Ainsi, en même temps que nous trouvons dans la conception cosmologique d’Anaximène, un motif pour le séparer chronologiquement d’Anaximandre, nous n’en rencontrons point qui dénote chez lui une connaissance quelconque des doctrines pythagoriciennes ; pour Xénophane, on arriverait au même résultat négatif ; le seul rapprochement que l’on puisse faire, qu’Anaximène et Xénophane aient donné des explications assez semblables de l’arc en ciel[2], est évidemment d’un caractère accidentel, quand même on admettrait que le phénomène en question avait été négligé par Anaximandre.

Une des questions que nous avons soulevées au début de cette étude se trouve ainsi épuisée. Mais avant de passer à l’autre, la liaison des opinions d’Anaximène avec les doctrines postérieures, nous devons signaler un autre progrès scientifique sérieux dont son œuvre témoigne par rapport à l’époque d’Anaximandre, et nous avons à y insister d’autant plus qu’il s’agit de données négligées par les historiens de la philosophie et de l’astronomie.

D’après Hippolyte (Philosoph. 7) Anaximène considère les astres comme de nature ignée, mais il admet que, dans l’espace qu’ils parcourent, circulent en même temps qu’eux et de la même façon des corps de nature terreuse. Stobée (eclog.

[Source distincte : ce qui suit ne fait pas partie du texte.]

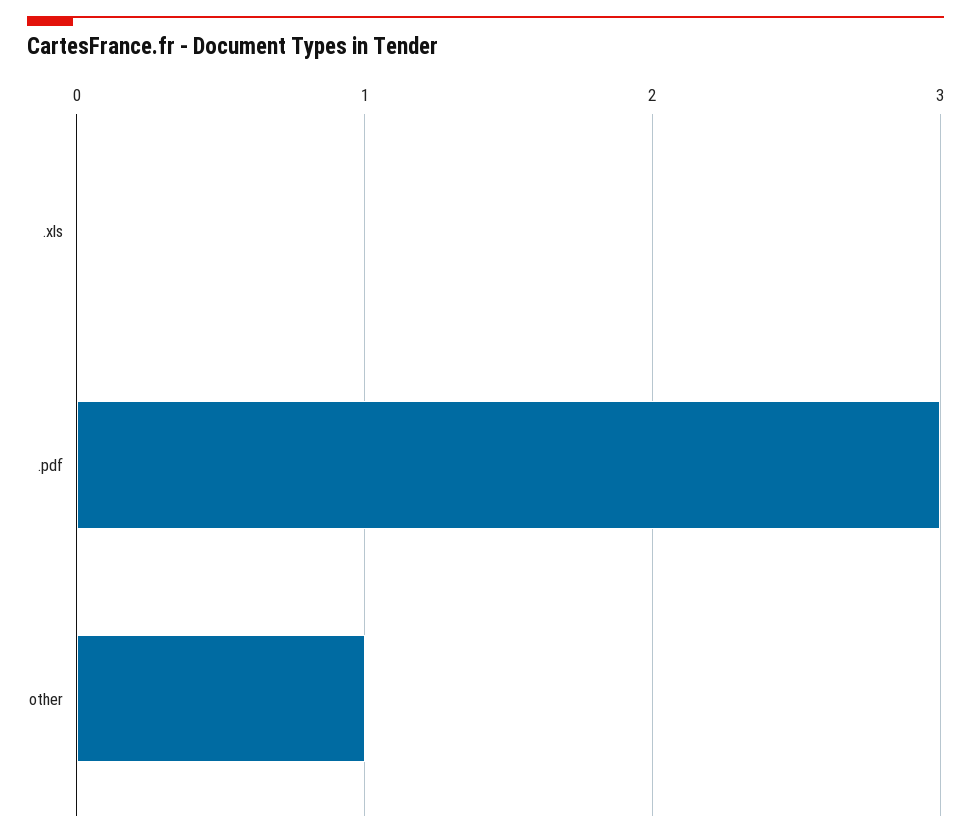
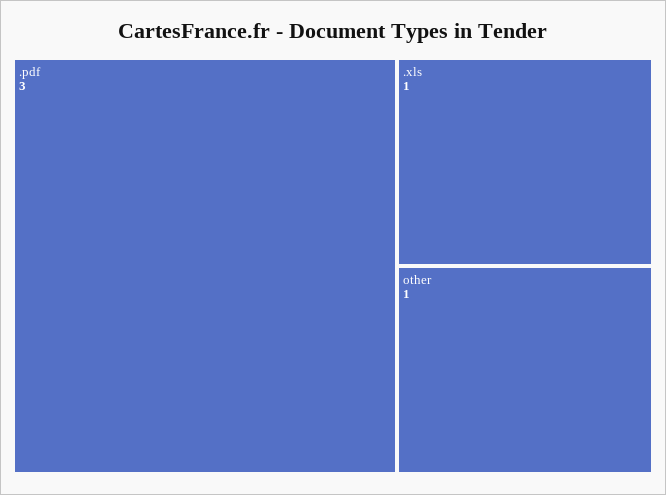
.xls: 0 -> 1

I, 24) répète la même donnée en ajoutant que ces corps sont invisibles[3].

Zeller ne voit là que l’indication d’un noyau terrestre pour les astres ; cette opinion est en désaccord avec tous les témoignages qui représentent unaniment la substance des astres comme exclusivement ignée au yeux d’Anaximène ; elle est particulièrement en contradiction formelle avec la donnée propre à Stobée. Teichmüller pense qu’il s’agit de la voûte céleste solide ; mais le pluriel (σώματα ou φύσεις) est peu explicable dans cette hypothèse.

Comment le Milésien a-t-il pu être amené à imaginer ces astres obscurs circulant à côté des autres ? Il n’y a pas à en douter, c’était pour expliquer les éclipses et les phases de la lune. Qu’on se rap-

  1. Pour les communications que l’école a pu avoir, soit après Pythagore, soit de son vivant même, avec la Chaldée, que l’on songe, par exemple, à ce médecin Démocède, qui s’échappa de la cour de Darius, épousa la fille de Milon de Crotone, et joua un rôle actif dans les guerres civiles où sombra l’institut pythagorique (Hérodote, III, 129-137. Iamblique, de Pyth. vita ed. Kiessling. pp. 506, 512.).
  2. Placita, I, 5. — Xenophanis reliquiæ (Mullach, 15). Dans ces deux explications l’arc en ciel est considéré comme produit par l’action de la lumière solaire sur les nuées.
  3. Hippolyt. εἶναι δὲ καὶ γεώδεις φύσεις ἐν τῷ τόπῳ τῶν ἀστέρων συμπεριφερομένας ἐκείνοις. Stobée. περιέχειν δὲ τινα καὶ γεώδη σώματα συμπεριφερόμενα τούτοις ἀόρατα.